We now know the problem, and although we cannot magically fix it, we can come up with ideas. Let’s start with buying fewer and higher-quality things. The temptation is always there, but we all know that impulse purchases never bring that boyfriend back or solve an argument with your boss! Our new mission is to create a meaningful mix & match multi-purpose wardrobe that transcends seasons. Well-made garments are heirlooms. That gorgeous dress I might need only for one party, I’ll rent it from an online platform, borrow it from a friend, or get it from a second-hand store. Apps like Tulerie facilitate closet shareability (borrowing and lending).
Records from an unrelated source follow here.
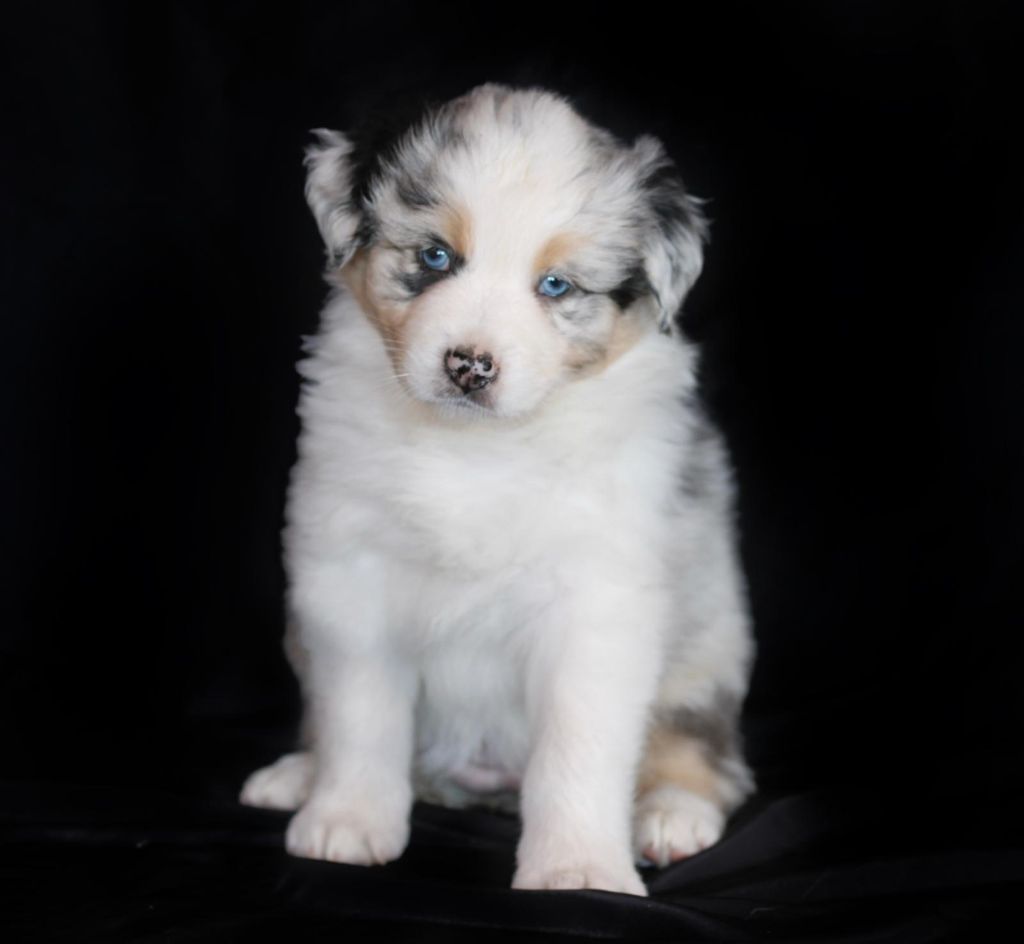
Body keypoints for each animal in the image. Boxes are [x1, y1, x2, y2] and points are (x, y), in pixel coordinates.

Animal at [240, 84, 754, 896]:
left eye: (556, 285)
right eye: (435, 256)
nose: (469, 365)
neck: (476, 447)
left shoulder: (596, 601)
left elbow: (577, 745)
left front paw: (578, 870)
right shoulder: (348, 576)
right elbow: (361, 714)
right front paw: (345, 823)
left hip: (710, 647)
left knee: (701, 749)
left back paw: (671, 816)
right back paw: (296, 776)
I’ll go for made-to-order pieces when I can afford it because it reduces waste in the industry, and for the same reason, I’ll shop from resale and deadstock platforms such as Vestiaire Collective, Etsy, and eBay. My new motto is to ‘recycle, upcycle (create something of greater value from an older piece), and reuse’ more than before. I recently also learned how to mend clothes and extend their life span! For new items, I try to support brands that reduce their water consumption and use of chemicals and work with traditional, local communities of artisans. Before buying anything, I do my research through brand profiles on social and websites. I mostly go for those who are explaining their sustainable and ethical practices. Some designers make clothes that are reversible or transformable so that you are wearing them more than one way. That’s good too! We need to know about all these genius ideas, hashtag the champions of sustainability, and prefer those recognized and even certified for their contribution. We can ask the brands directly about their sources and process. We deserve to know! I’m positive that consumers can shift habits and ‘disrupt’ fashion themselves!